Sua doutrina da predestinação é igualmente significativa. Escoto sustentava que a encarnação do Verbo não dependeria da queda de Adão; mesmo sem o pecado original, Cristo teria se encarnado. Tal tese, fundamentada na ideia da absoluta liberdade e soberania de Deus, sublinhava a primazia do amor divino sobre qualquer resposta humana. Nessa perspectiva, o plano salvífico não é reação a uma falha, mas expressão positiva da benevolência de Deus.
No campo da metafísica, Escoto formulou a teoria da haecceitas – o “isto-aqui” que confere singularidade irrepetível a cada ente. Enquanto os universais, ou natura communis, explicam o que é comum aos indivíduos, é a haecceitas que fundamenta o caráter único de cada ser. Com isso, ofereceu uma resposta original à antiga controvérsia sobre os universais e preparou terreno para o realismo moderado e o surgimento de concepções modernas sobre individualidade e pessoa.
Sua epistemologia distingue dois modos fundamentais de conhecimento: o conhecimento abstrativo, baseado na mediação dos sentidos e na elaboração conceitual, e o conhecimento intuitivo, direto e imediato, pelo qual se apreende a existência de algo presente. Essa distinção revela a valorização da experiência concreta e da apreensão singular, em contraste com uma tradição mais intelectualista.
Duns Escoto elaborou também importantes contribuições à teologia sacramental. Em sua definição, o sacramento é um sinal sensível instituído por Cristo para significar e comunicar a graça. Diferenciando-se de Tomás, que via o sacramento como instrumento causal da graça, Escoto preferia concebê-lo como ocasião à qual Deus livremente associa sua ação graciosa, respeitando a soberania do querer divino.

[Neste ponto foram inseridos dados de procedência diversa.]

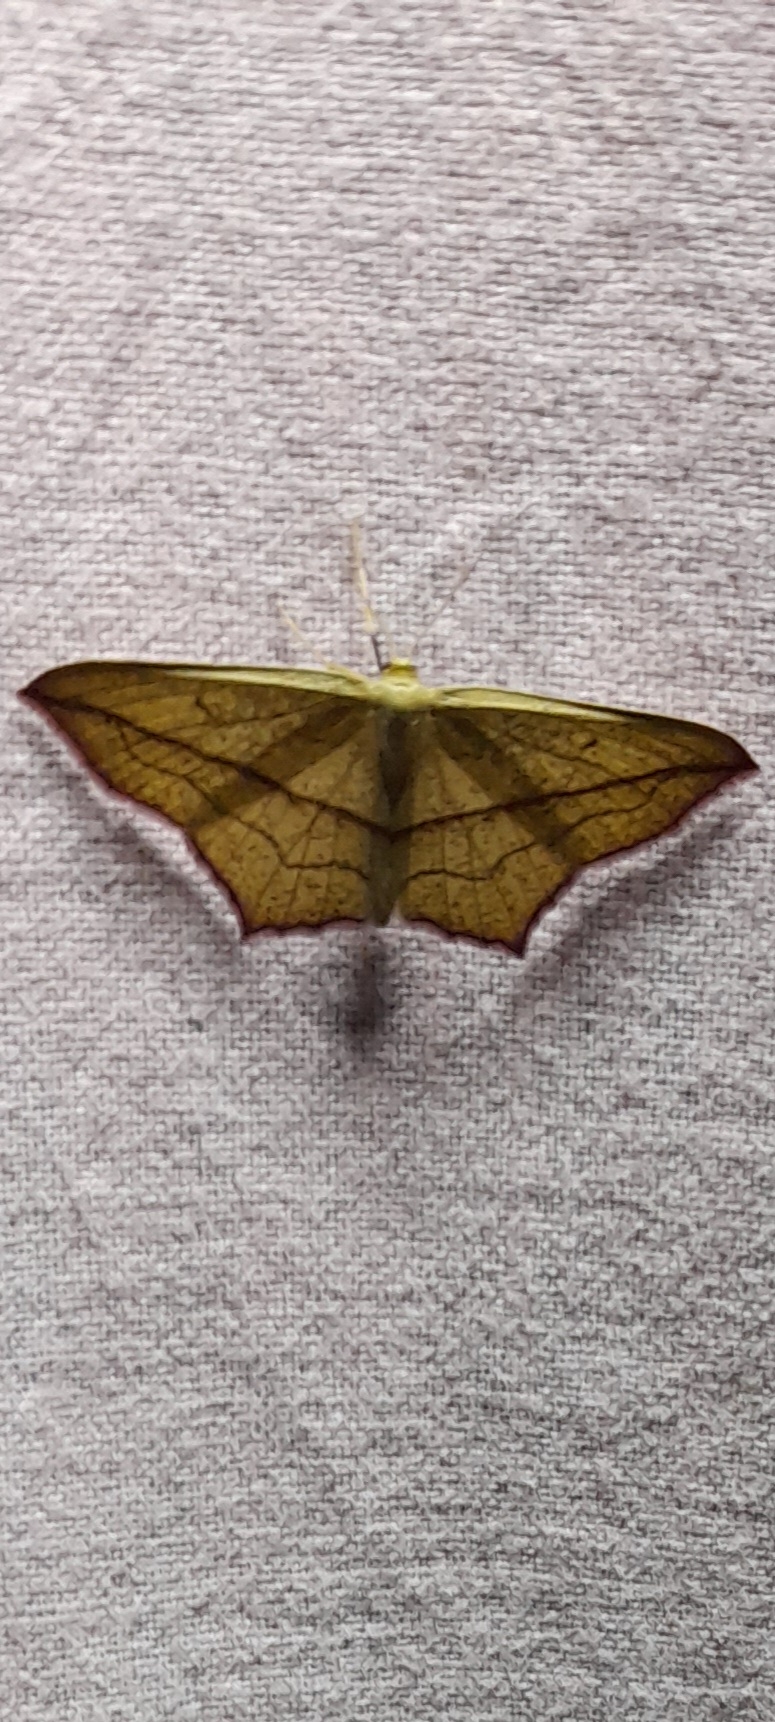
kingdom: Animalia
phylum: Arthropoda
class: Insecta
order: Lepidoptera
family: Geometridae
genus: Timandra
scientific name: Timandra comae
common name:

Essa noção se insere em sua doutrina da potentia ordinata, segundo a qual Deus institui uma ordem estável, mas que não esgota sua liberdade, pois Ele conserva sempre sua potentia absoluta para agir de modo diverso.
No campo da mariologia, destacou-se por sua defesa da Imaculada Conceição de Maria. Sustentava que, por uma graça preventiva, Maria foi preservada do pecado original desde sua concepção, em vista dos méritos futuros de Cristo. Esse argumento, que se tornou decisivo na formulação posterior do dogma, foi resumido pela fórmula: “Potuit, decuit, ergo fecit” – Deus podia fazê-lo, convinha que o fizesse, logo, fê-lo.
Escoto também se posicionou sobre temas sensíveis à época, como a catequese de crianças não cristãs, defendendo, dentro da perspectiva de seu tempo, que o príncipe cristão poderia impor o batismo a filhos de judeus ou infiéis, desde que fosse em benefício da salvação das almas. Tais posicionamentos, embora hoje sejam vistos criticamente, evidenciam sua compreensão de que a ordem espiritual, por ser superior, legitimaria certas intervenções na esfera civil, desde que guiadas pelo bem último.
Falecido em Colônia, em 1308, Duns Escoto deixou manuscritos e comentários inacabados que passaram por séculos de edição e interpretação. Sua influência, embora mais discreta que a de Tomás, permaneceu ativa através do escotismo, particularmente na tradição franciscana. O reconhecimento de sua santidade culminou com a beatificação em 1991 por João Paulo II, que o chamou de “cantor do Verbo encarnado”. Sua filosofia, profundamente enraizada na teologia cristã, continua a oferecer contribuições relevantes para a reflexão sobre a liberdade, a individualidade e a relação entre razão e fé.